I hate to admit that I do not have a process to follow. The one thing that I habitually do is to try and find the truth in both sides of the story. I do feel that my efforts are in vain because I have a superior who is constantly rewarding bad behavior. It is killing the rest of the staff. I am having trouble keeping moral up.

Majed,

The most important start to a communication is our listening to the parties involved. 87% of our communication success relies on listening. If we can move forward correctly we will have better success.

Dr. Gary Carlson

I would like first to give the benefit of the doubt and discuss any issue or issues with the employee, in person. try to find out where they're coming from and what might be the reason behind the specific interaction/behavior. give them time to reevaluate themselves, come back to me with what they think would be the solution for that specific interaction.
if this didn't work, then I would just follow the procedure by giving them a verbal warning, which may or may not be followed by a written warning, and even a disciplinary action if I have too.
Most of the times just talking to them solve the problem.

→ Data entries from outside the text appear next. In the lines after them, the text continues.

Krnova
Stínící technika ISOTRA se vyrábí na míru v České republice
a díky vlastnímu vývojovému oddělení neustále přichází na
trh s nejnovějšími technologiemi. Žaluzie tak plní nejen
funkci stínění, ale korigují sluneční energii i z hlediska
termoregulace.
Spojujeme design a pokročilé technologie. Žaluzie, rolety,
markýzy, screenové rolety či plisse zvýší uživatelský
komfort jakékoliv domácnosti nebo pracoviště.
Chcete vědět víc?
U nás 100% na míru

Whether the issue is directly with me or between two of my staff I have found that bringing the people involved into the process is imperative. Each one has the opportunity to share their side of what the problem is and what has allowed it to get to that point.
once each person has spoken I highlight the imperative points and remove the emotions. this leads to each seeing the situation from another point of view.
From their we agree upon acceptable actions and changes to avoid this from occurring again.
I cannot say this works 100% of the time, but it is effective the large majority of time.

Shelly,
Stepping back is a good thing to do. When we can keep our emotions in track we can think clearly.

Dr. Gary Carlson

My very first thing that I do is to clear my head. Most of the times issues arise when I am in the middle of a report or really concentrating!! So I walk away from my report or whatever I am working on, get a drink of water and give myself a good stretch. I know this sounds silly, but it clears my head and helps me see the real issues at hand.

Emily,
It has been said many times that the greatest part of communication is the ability to listen. 87% of effective communication is listening. Your technique is exactly on track with the best practice of how to handle difficult situations. Your reactions by being concerned enough to listen start the conversation out on the right tone.

Dr. Gary Carlson

I try to listen to what the other person has to say and then am able to figure out what the root problem is. This makes it easier to come up with a plan on the best way to approach or deal with the issue. Sometimes it is just miscommunication.

Doris,
Good idea, when there are people who need to know is always a good move.

Dr. Gary Carlson

As program director, I first try to hadle the situation head on. If I can not resolve the issue, I will take the issue to the DOE and so forth.

Nancy,
If we can discover the behavior that existed before the person becomes difficult will help you handle the situation better. Precedent behavior is the culprit for the current behavior.

Dr. Gary Carlson

The most important thing is to listen with respect. Think about how you respond to the person who you consider to be difficult. Keep interaction neutral. Give the person to chance be completely done before responding. Practice being silent. Imagine how you would handle the situation of the difficult person. Keep your focus on the mission. Be an example of purpose and passion!

Terra,
Communication is very important and listening rates the highest. By listening we can respond better and appropriately.